Online viewing tip. Kevin Lee has video from the press conference.
"Forget the anxiety of influence: Steven Soderbergh's anti-epic Che is haunted from first frame to last by the anxiety of legend," writes Michael Joshua Rowin at Reverse Shot. "Against the unshakable confidence exhibited by his subject, Soderbergh evidences a conspicuously nervous and hesitating appreciation of Ernesto 'Che' Guevara. This approach likely results from such a project's unavoidable confrontation with the pop culture legacy of Che, as exemplified by the multiple generations of college-aged (very) would-be revolutionaries commodifying their dissent by sporting classic Chewear (featuring That Photo), likely manufactured in some third-world sweatshop.

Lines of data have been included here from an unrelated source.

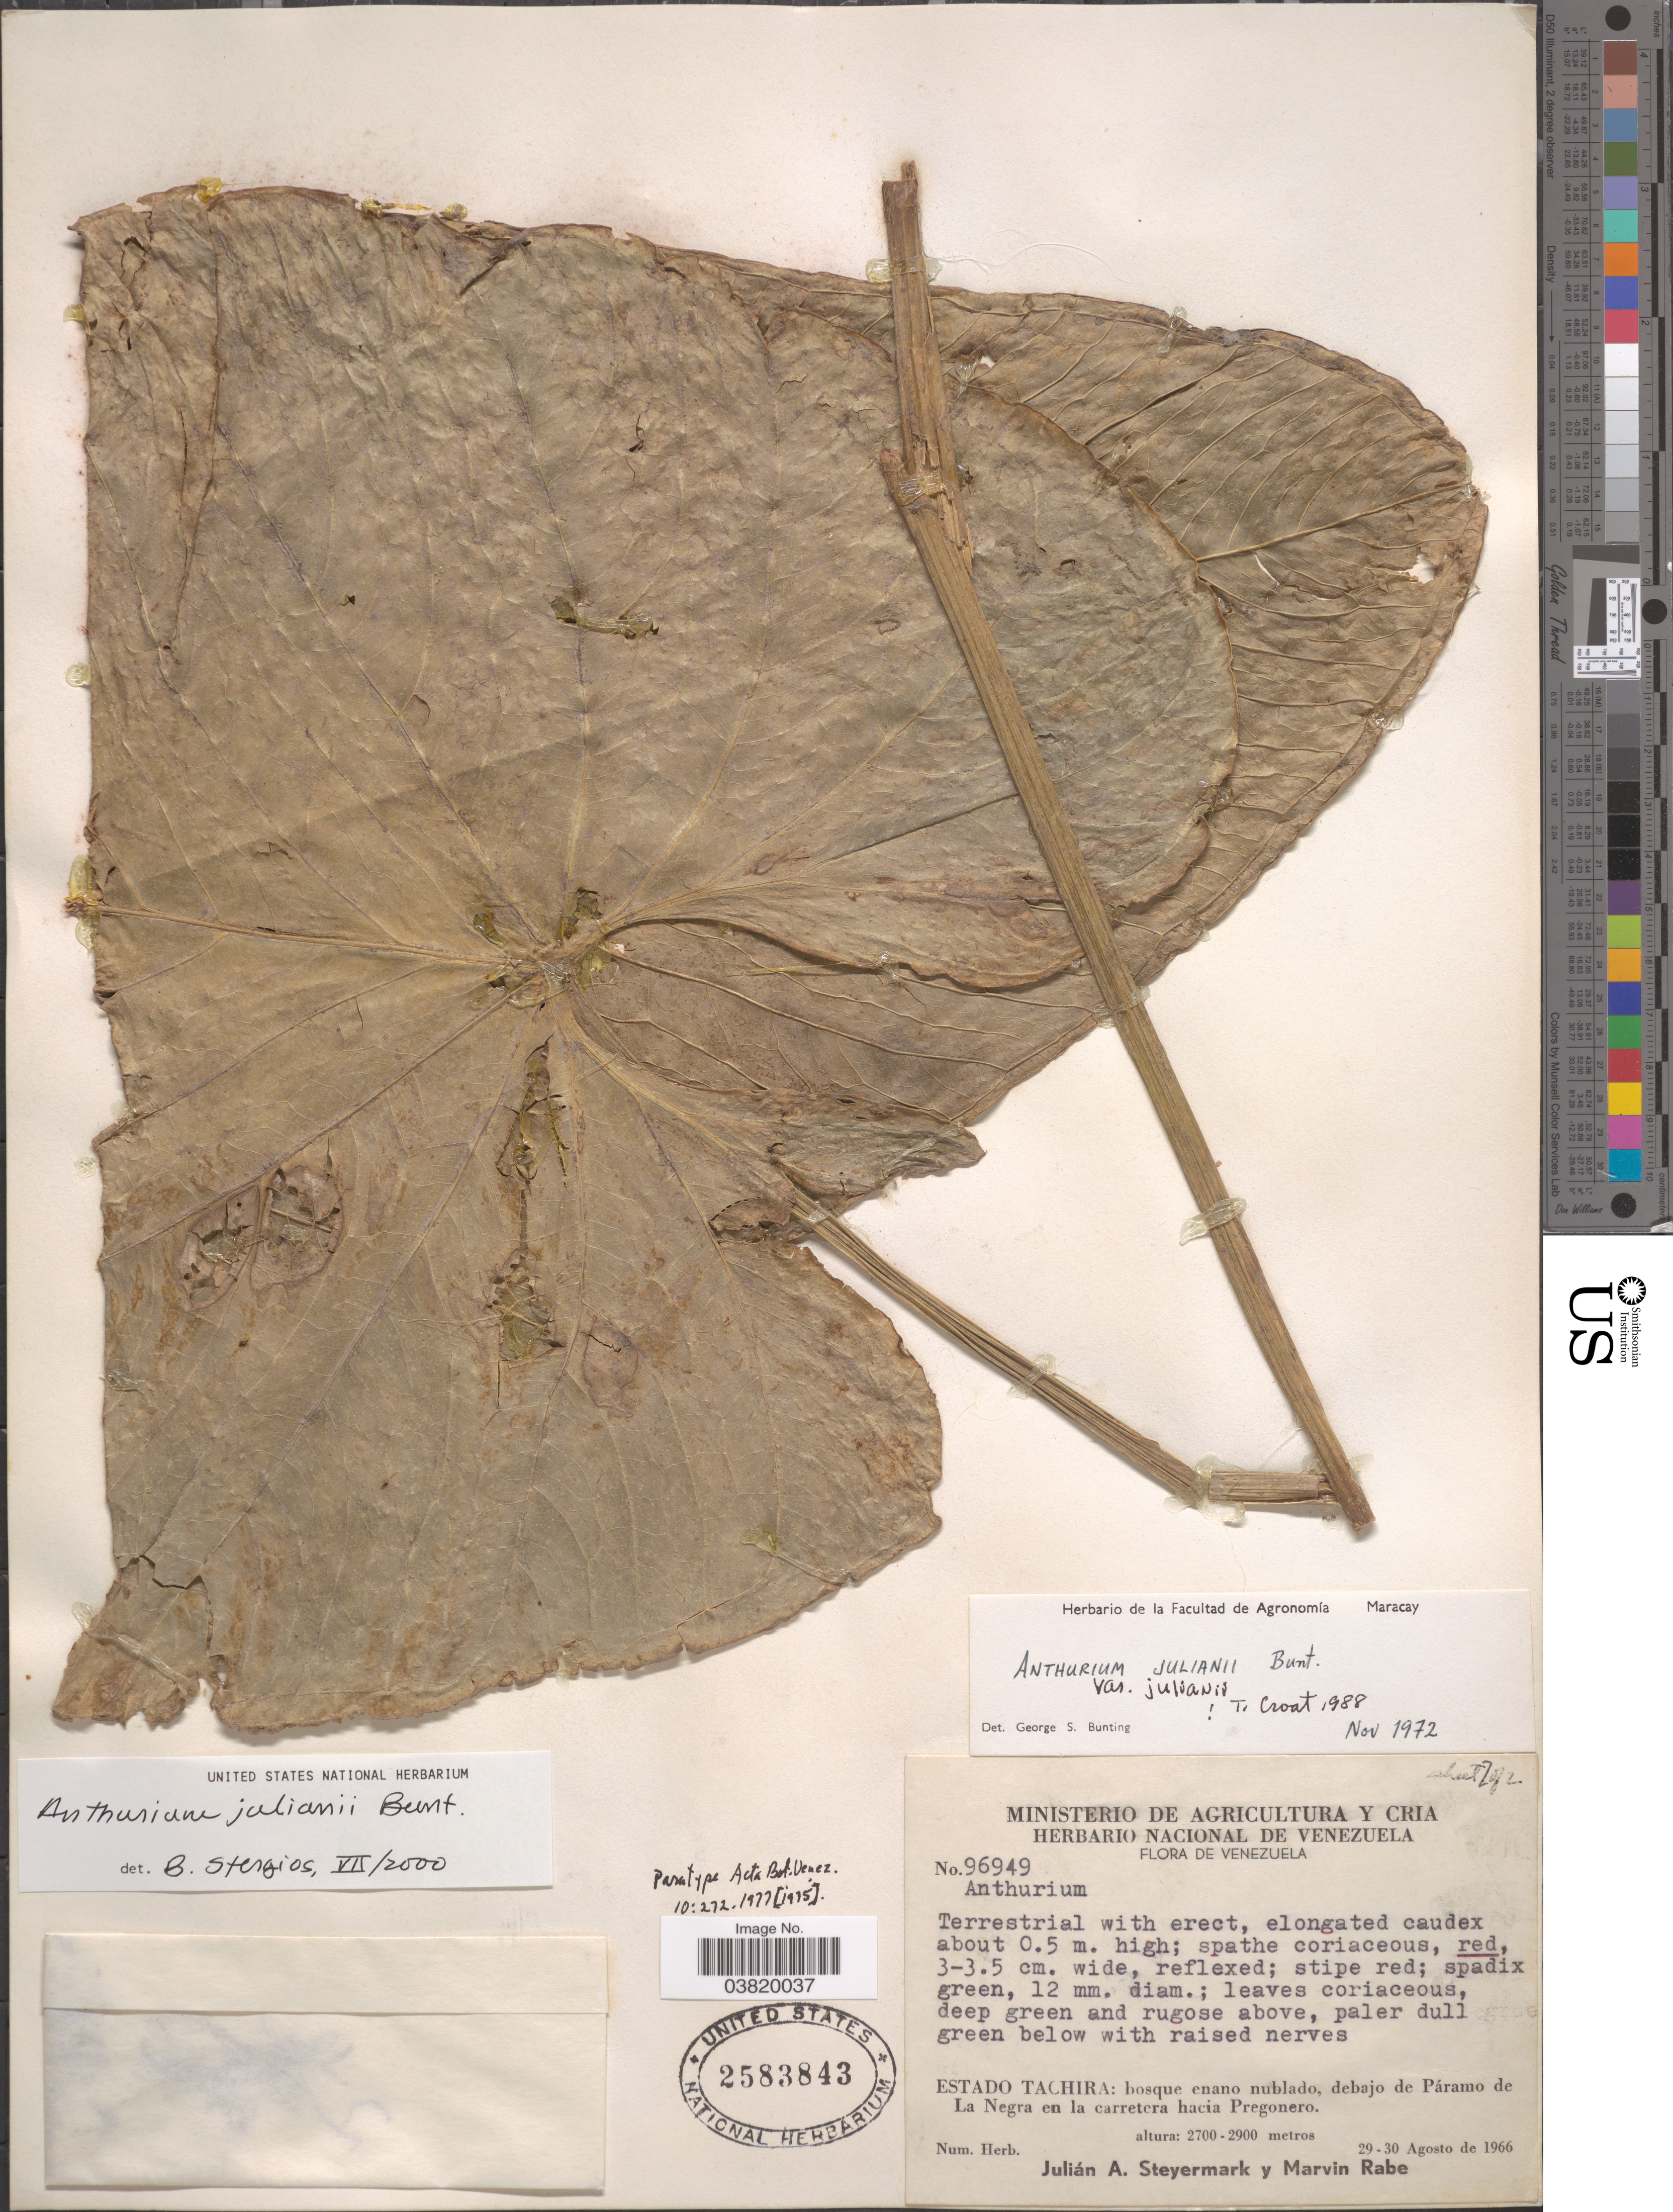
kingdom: Plantae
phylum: Tracheophyta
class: Liliopsida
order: Alismatales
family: Araceae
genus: Anthurium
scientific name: Anthurium julianii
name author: G.S. Bunting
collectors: J. Steyermark & M. Rabe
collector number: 96949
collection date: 1966-08-29/1966-08-30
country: Venezuela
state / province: Tachira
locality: Bosque enano nublado, debajo de Páramo de La Negra en la carretera hacia Pregonero.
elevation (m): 2700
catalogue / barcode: US 2583843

There's probably no other 20th-century political figure, and symbol, as widely recognized and less understood than Guevara, and the gap between image and person is so wide that Soderbergh's seemingly courageous decision to address it by being oblique and indirect leads him to the very place he wishes to avoid: mystification."
Updates, 10/10: Are younger critics frustrated (or just bored) with Che because for the most part, we don't bring an emotional, historical or intellectual relationship to its subject to the viewing experience?" asks Karina Longworth at the SpoutBlog. "Or are we just braindead children with the attention spans of infants? Or both?"
"Rigorous and inspired, shot with fluidity and unassuming grace on the Red camera, it does begin to feel a bit labored and claustrophobic in its final hour, but so be it - these are the exact emotions Che Guevara's fool-hearted attempt to bring a Marxist revolution to a peasant deep, Catholic country like Bolivia ought to inspire," writes Brandon Harris. "This is an essential film."
Update, 10/14: "I admire the ingenuity of the concept, and the rigor with which Soderbergh has executed it," writes Nelson Kim in Hammer to Nail. "He pulls off some impressive set pieces, and conveys a powerful sense of shifting moods. But ultimately, nothing that happens within the film is quite as compelling as the conceptual brilliance of its structure."
Update, 10/25: "Problematic as portrait, the film fascinates as a mess of artistic choices - some bold, some easy, many good in theory if not in effect," writes Eric Hynes for Stop Smiling.